# Energy from fall object

1. Apr 2, 2014

### Mryeh

Hi guys,

I have a question that has been intriguing me for some time.

If i drop an object 100m at the speed of gravity (9.8), which has a mass of 1000kg - given the initial velocity of zero, i get the following results:

velocity = 44.3 m/s
Kinetic energy = 980000 Joules

If my calculations are correct, would the object generate 435kw of energy given that it takes about 2.4 seconds to fall?

Notwithstanding any loss of energy, can this motion energy be transformed into electrical energy via a turbine generator?

Thanks.

2. Apr 2, 2014

### ZapperZ

Staff Emeritus
I'm not exactly sure how you calculated the power, considering that the amount of KE during the fall isn't a constant (the velocity isn't a constant). Why can't you use calculate the gravitational potential energy?

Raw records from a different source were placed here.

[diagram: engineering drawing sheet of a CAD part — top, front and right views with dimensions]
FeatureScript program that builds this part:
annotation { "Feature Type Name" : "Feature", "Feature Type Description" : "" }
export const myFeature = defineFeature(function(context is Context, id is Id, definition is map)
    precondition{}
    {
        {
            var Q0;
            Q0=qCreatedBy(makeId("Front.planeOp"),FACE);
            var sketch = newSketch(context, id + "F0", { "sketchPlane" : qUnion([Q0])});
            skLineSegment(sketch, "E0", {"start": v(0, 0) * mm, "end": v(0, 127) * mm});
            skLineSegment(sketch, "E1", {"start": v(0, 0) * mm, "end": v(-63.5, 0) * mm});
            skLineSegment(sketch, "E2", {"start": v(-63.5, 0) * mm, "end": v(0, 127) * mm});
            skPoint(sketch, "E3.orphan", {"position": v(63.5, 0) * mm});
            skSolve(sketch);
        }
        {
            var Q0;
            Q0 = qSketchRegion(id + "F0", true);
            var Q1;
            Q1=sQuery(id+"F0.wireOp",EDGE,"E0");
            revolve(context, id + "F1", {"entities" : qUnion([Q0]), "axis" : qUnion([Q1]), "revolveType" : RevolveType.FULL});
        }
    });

Secondly, isn't this the concept being used at hydroelectric dam? A relatively constant amount of water from some height, possessing gravitational potential energy, is used to turn turbines to generate electricity. Water fall is a "falling object".

Zz.

Last edited: Apr 2, 2014
3. Apr 2, 2014

### Staff: Mentor

The power is determined by the amount of time it takes to "catch" the object and slow it from 44.3m/s to zero speed, not the time it takes to fall from its starting point. If the "stopping time" is 1s, you get 235kw of power, that lasts for 1s. If it's 0.5s, you get 470kw that lasts 0.5s.

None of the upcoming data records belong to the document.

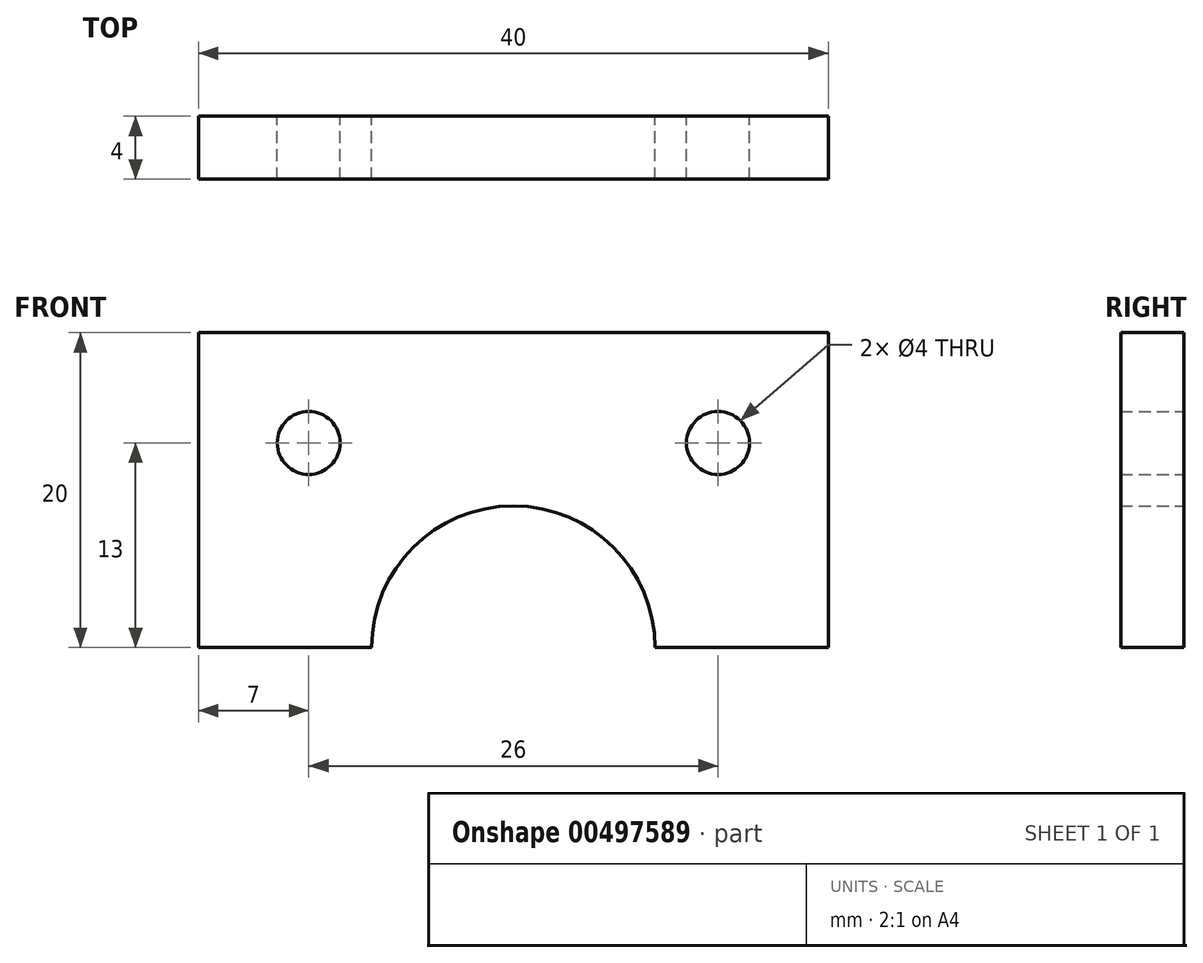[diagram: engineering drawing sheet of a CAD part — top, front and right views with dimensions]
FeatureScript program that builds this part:
annotation { "Feature Type Name" : "Feature", "Feature Type Description" : "" }
export const myFeature = defineFeature(function(context is Context, id is Id, definition is map)
    precondition{}
    {
        {
            var Q0;
            Q0=qCreatedBy(makeId("Front.planeOp"),FACE);
            var sketch = newSketch(context, id + "F0", { "sketchPlane" : qUnion([Q0])});
            skLineSegment(sketch, "E0.left", {"start": v(0, 20) * mm, "end": v(0, 0) * mm});
            skLineSegment(sketch, "E0.right", {"start": v(40, 20) * mm, "end": v(40, 0) * mm});
            skLineSegment(sketch, "E1", {"start": v(0, 20) * mm, "end": v(40, 20) * mm});
            skArc(sketch, "E2", {"start": v(29, 0) * mm, "mid": v(20, 9) * mm, "end": v(11, 0) * mm});
            skCircle(sketch, "E3", {"center": v(7, 13) * mm, "radius": 2 * mm});
            skCircle(sketch, "E4", {"center": v(33, 13) * mm, "radius": 2 * mm});
            skArc(sketch, "E5", {"start": v(31, 0) * mm, "mid": v(20, 11) * mm, "end": v(9, 0) * mm, "construction": true});
            skLineSegment(sketch, "E6", {"start": v(40, 0) * mm, "end": v(29, 0) * mm});
            skLineSegment(sketch, "E7.trimOffspring", {"start": v(11, 0) * mm, "end": v(0, 0) * mm});
            skPoint(sketch, "E8.orphan", {"position": v(0, 0) * mm});
            skSolve(sketch);
        }
        {
            var Q0;
            Q0=makeQuery(id+"F0.imprint","IMPRINT",FACE,{"disambiguationData":[TD([[makeQuery(id+"F0.imprint","IMPRINT",EDGE,{"derivedFrom":sQuery(id+"F0.wireOp",EDGE,"E0.left")}),1.0]])]});
            extrude(context, id + "F1", {"entities" : qUnion([Q0]), "depth" : 4 * mm});
        }
    });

If you drop one object every 10s, and it takes 0.5s to catch each one, you get a series of 470kw spikes, each 0.5s long, that average to 23.5kw over the entire 10s. If you want to get a steady 23.5kw, you need a way to store the energy and release it at the correct rate.

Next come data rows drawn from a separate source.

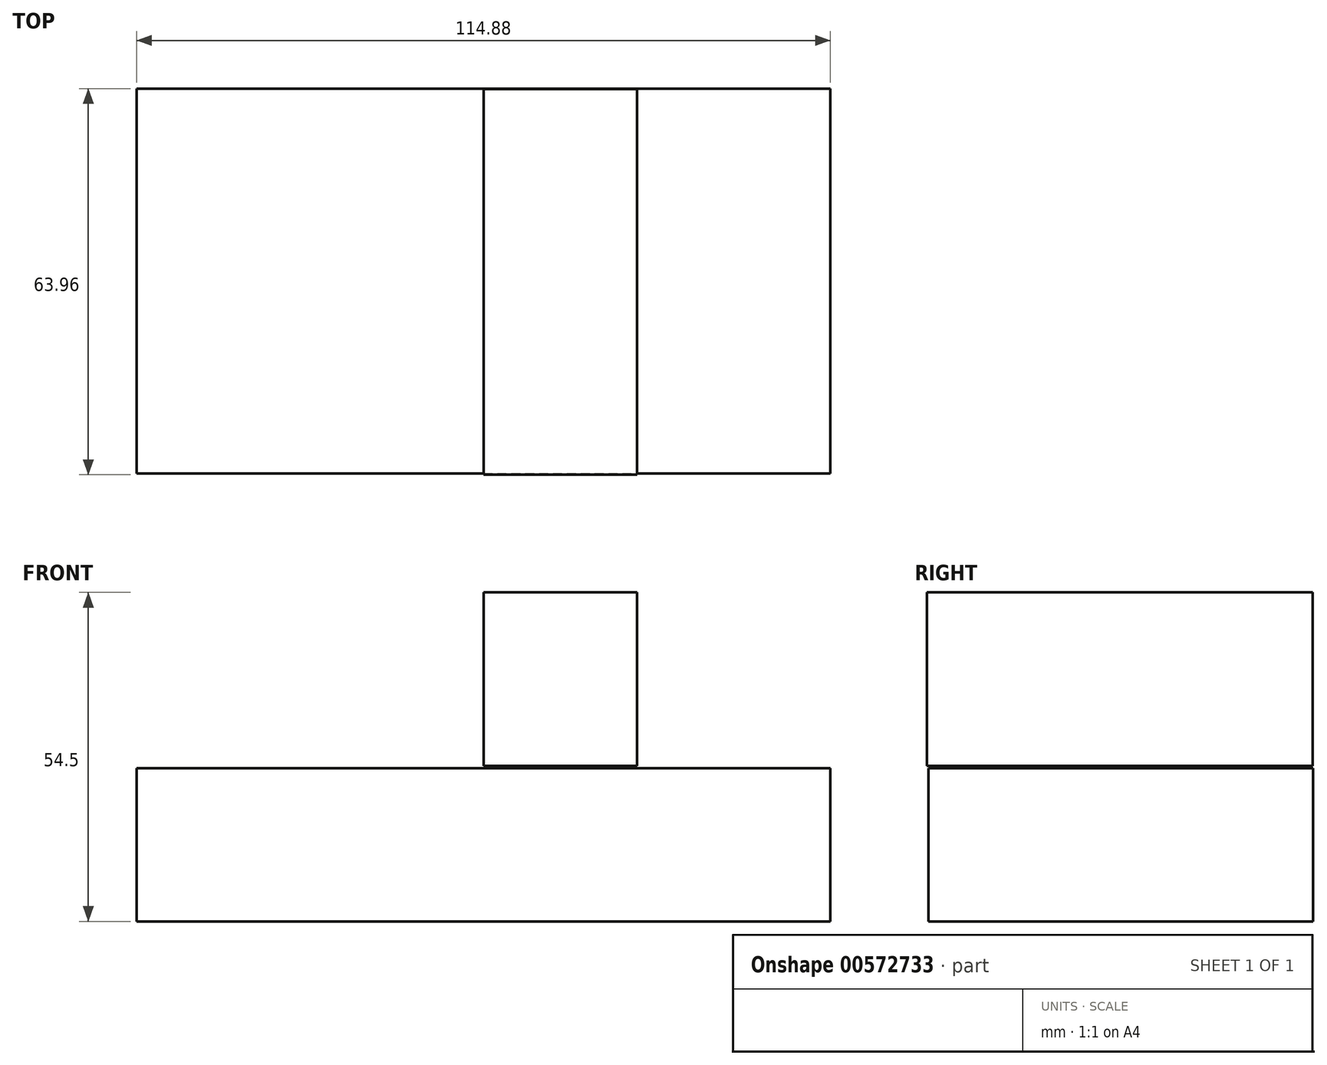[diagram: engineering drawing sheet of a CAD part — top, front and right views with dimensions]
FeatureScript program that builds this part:
annotation { "Feature Type Name" : "Feature", "Feature Type Description" : "" }
export const myFeature = defineFeature(function(context is Context, id is Id, definition is map)
    precondition{}
    {
        {
            var Q0;
            Q0=qCreatedBy(makeId("Top.planeOp"),FACE);
            var sketch = newSketch(context, id + "F0", { "sketchPlane" : qUnion([Q0])});
            skLineSegment(sketch, "E0.bottom", {"start": v(-57.44, -31.87) * mm, "end": v(57.44, -31.87) * mm});
            skLineSegment(sketch, "E0.top", {"start": v(-57.44, 31.87) * mm, "end": v(57.44, 31.87) * mm});
            skLineSegment(sketch, "E0.left", {"start": v(-57.44, -31.87) * mm, "end": v(-57.44, 31.87) * mm});
            skLineSegment(sketch, "E0.right", {"start": v(57.44, -31.87) * mm, "end": v(57.44, 31.87) * mm});
            skPoint(sketch, "E0.middle", {"position": v(0, 0) * mm});
            skSolve(sketch);
        }
        {
            var Q0;
            Q0 = qSketchRegion(id + "F0", true);
            extrude(context, id + "F1", {"entities" : qUnion([Q0]), "depth" : 25.4 * mm, "offsetDistance" : 25.4 * mm});
        }
        {
            var Q0;
            Q0=qCreatedBy(makeId("Right.planeOp"),FACE);
            var sketch = newSketch(context, id + "F2", { "sketchPlane" : qUnion([Q0])});
            skLineSegment(sketch, "E1.bottom", {"start": v(31.8, 54.5) * mm, "end": v(-32.09, 54.5) * mm});
            skLineSegment(sketch, "E1.top", {"start": v(31.8, 25.78) * mm, "end": v(-32.09, 25.78) * mm});
            skLineSegment(sketch, "E1.left", {"start": v(31.8, 54.5) * mm, "end": v(31.8, 25.78) * mm});
            skLineSegment(sketch, "E1.right", {"start": v(-32.09, 54.5) * mm, "end": v(-32.09, 25.78) * mm});
            skSolve(sketch);
        }
        {
            var Q0;
            Q0 = qSketchRegion(id + "F2", true);
            extrude(context, id + "F3", {"entities" : qUnion([Q0]), "depth" : 25.4 * mm, "offsetDistance" : 25.4 * mm});
        }
    });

[added: as ZapperZ notes, it's easier to get a steady rate of power production if you let the mass fall in a continuous stream (e.g. water in a hydroelectric dam) rather in 1000kg chunks.]

4. Apr 2, 2014

### Mryeh

Thanks for the replies. Catching the object and slowing it down would apply if if the object would hit the turbine as in the hydro-electric system. But what if the object is connect to a rope which in turn spins the turbine as the object drops - hence the relevance of the time. Jtbell, would this effect the figures you provided?

5. Apr 2, 2014

### nasu

If it's attached to the rope and wheel the calculation of speed, acceleration and times is not valid anymore. There will be a force acting on the weight from the rope.
The overall energy is still the same if you neglect dissipation.

Hydroelectric plants are still better than weights on ropes. You don't need to lift the water back on top. The sun does this for free.

6. Apr 2, 2014

### Mryeh

Thanks Nasu. To answer zapper z, i arrived at the power via the following steps:

- velocity: v = √2gh = √2x9.8x100 = 44.27
- Kinetic energy: KE = 1/2mv² = 1/2 x 1000 x 44.27² = 980000J
- Power (w): P = E/t = w = J/s w = 980000 / 2.25 = 435555.5w (435.5KW)

Are my calculations correct?

Nasu, withstanding the rope and the wheel, is the object generating 435.5KW?

7. Apr 2, 2014

### ZapperZ

Staff Emeritus
No it is not. The "v" that you used is NOT a constant over the time period. Besides, you are saying that over that whole 2.25 seconds, it can do this amount of work per second. That is wrong, because the KE is that you calculated is only correct at the BOTTOM.

Be careful of plugging and chugging away without understanding what you are doing.

This scheme that you are discussing doesn't work. The "work" done is only "instantaneous", not constant, and not as an average.

Zz.

8. Apr 2, 2014

### Staff: Mentor

Then you still get a total 235kJ of energy from the "falling" object (the difference in its potential energy at the top versus bottom), neglecting losses due to friction. The power depends on the rate (speed) at which you lower the object. If you lower the object at constant speed and take 1s to do it, you get a constant 235kW of power for 1s. If you take 10s to lower the object (again at constant speed) you get a constant 23.5kW of power for 10s. If the speed varies, then the instantaneous power also varies.

9. Apr 2, 2014

### sophiecentaur

If you are initially assuming that the system is 100% efficient (which you seem to be doing), then you do not need to calculate KE. The gravitational Potential Energy at the top per second (using the mass arriving per second and mgh) will be equal to the Power delivered at the bottom.
If you are 'lowering the object down' by braking, then, of course, you are losing energy and the calculations become harder.